And what are the achievements of your fragile Imperium? It is a corpse rotting slowly from within while maggots writhe in its belly. It was built with the toil of heroes and giants, and now it is inhabited by frightened weaklings to whom the glories of those times are half-forgotten legends. I have forgotten nothing and my wisdom has expanded far beyond mere mortal frailties.	-Ahzek Ahriman


----------



## Tawa (Jan 10, 2010)

Vaz said:


> Got to say I'm a bit pissed off that those words are going to come full circle. I liked him dead.


Yup. That pissed me off royally.


----------



## Beaviz81 (Feb 24, 2012)

Tawa said:


> Yup. That pissed me off royally.


Horus is alive? Can you confirm it somehow as Vaz is extremely economical with the truth and not trustworthy.


----------



## Vaz (Mar 19, 2008)




----------



## zerachiel76 (Feb 12, 2010)

Angel of Blood said:


> I also really like this from Betrayer
> 
> “Why chase me, Roboute? Why? Your fleet will fall against the Trisagion and you’ll die down here.’
> ‘There is a difference between confidence and arrogance, cur. Surely someone has told you that.’
> ...


That quote is one of the few good points in what for me was a dreadful book.



Beaviz81 said:


> I personally can't give a rat's ass about Guilliman or anything he has stated.
> 
> For my favorite quote just see: "Frak this! My soul's my own and I'm keeping it!"
> 
> Guess who said it.


I'm guessing the guy from the Penal Legion books but I'm not sure.



Uveron said:


> I need to find the exact quote but the one that I keep smiling about is the one from Horus Rising that talks about that should Abandon die the imperium would cry out for his return..
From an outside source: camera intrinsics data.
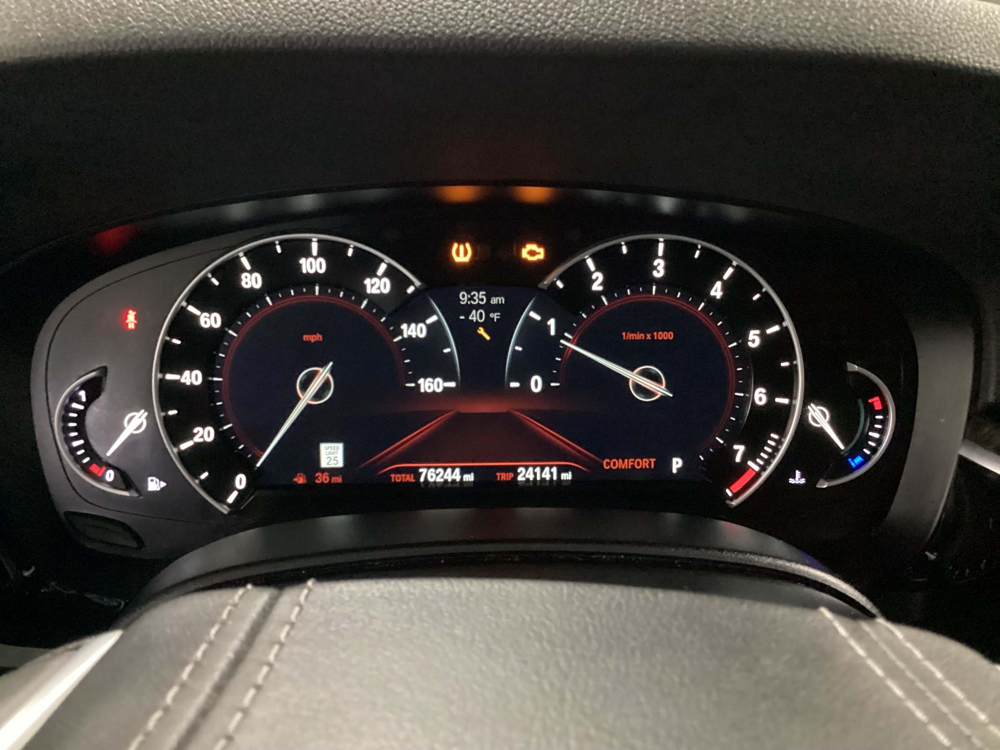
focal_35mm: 31
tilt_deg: -25.3
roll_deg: -1.6
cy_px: 375
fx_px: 896
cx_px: 500
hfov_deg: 58.4
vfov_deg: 45.4
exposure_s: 1/17
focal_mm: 3.3
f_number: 2.4
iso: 800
Yeah the irony in this quote was a brilliant touch 



Tezdal said:


> And what are the achievements of your fragile Imperium? It is a corpse rotting slowly from within while maggots writhe in its belly. It was built with the toil of heroes and giants, and now it is inhabited by frightened weaklings to whom the glories of those times are half-forgotten legends. I have forgotten nothing and my wisdom has expanded far beyond mere mortal frailties.	-Ahzek Ahriman


Epic quote


----------



## Angel of Blood (Aug 18, 2010)

Vaz said:


>


Ha


----------



## hailene (Aug 28, 2009)

Beaviz81 said:


> "Frak this! My soul's my own and I'm keeping it!"
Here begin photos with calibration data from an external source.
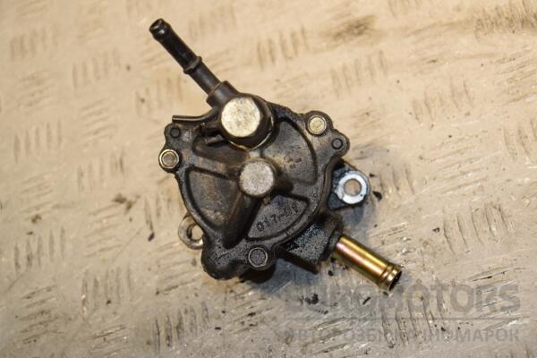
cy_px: 179
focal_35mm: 93
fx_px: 1387
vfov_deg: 14.7
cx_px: 268
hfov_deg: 21.9
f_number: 6.3
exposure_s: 1/200
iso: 800
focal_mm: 62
I prefer the _Official_ version from The Book of Cain, Chapter IV, Verse XXI: 

"Frak this, for my faith is a shield proof against your blandishments."


----------



## Beaviz81 (Feb 24, 2012)

zerachiel76 said:


> I'm guessing the guy from the Penal Legion books but I'm not sure.


Ciaphas Cain.


----------



## Beaviz81 (Feb 24, 2012)

hailene said:


> I prefer the _Official_ version from The Book of Cain, Chapter IV, Verse XXI:
> 
> "Frak this, for my faith is a shield proof against your blandishments."


Yeah, you rock bro. 

EDIT: Note I even added a like for this one.


----------



## Kreuger (Aug 30, 2010)

Here's my favorite. 



Kargos Bloodspitter - Champion of Khorne said:


> Though the gates that stand between the mortal world and the immortal Realm of Chaos are now closed to me, still I would rather die having glimpsed eternity than never to have stirred the cold furrow of mortal life.
> 
> I embrace death without regret as I embraced life without fear.


Codex Imperialis,
p. 77


----------



## Angel of Blood (Aug 18, 2010)

Men of Tanith! Do you want to live forever?


----------



## zerachiel76 (Feb 12, 2010)

This quote from Betrayer (I think, possibly Know No Fear)

Guilliman to Lorgar

“He should have left you in the snow at birth, He should have fed you to Russ”.


----------



## zerachiel76 (Feb 12, 2010)

"I have seen darkness, witnessed it in my dreams. I am standing at the edge of a chasm. There is no escaping it, I know my fate. For it is the future and nothing can prevent it coming to pass. So I step off and welcome the dark." — Konrad Curze,the "Night Haunter"

This also sounds like my mind during the worst of my depression


----------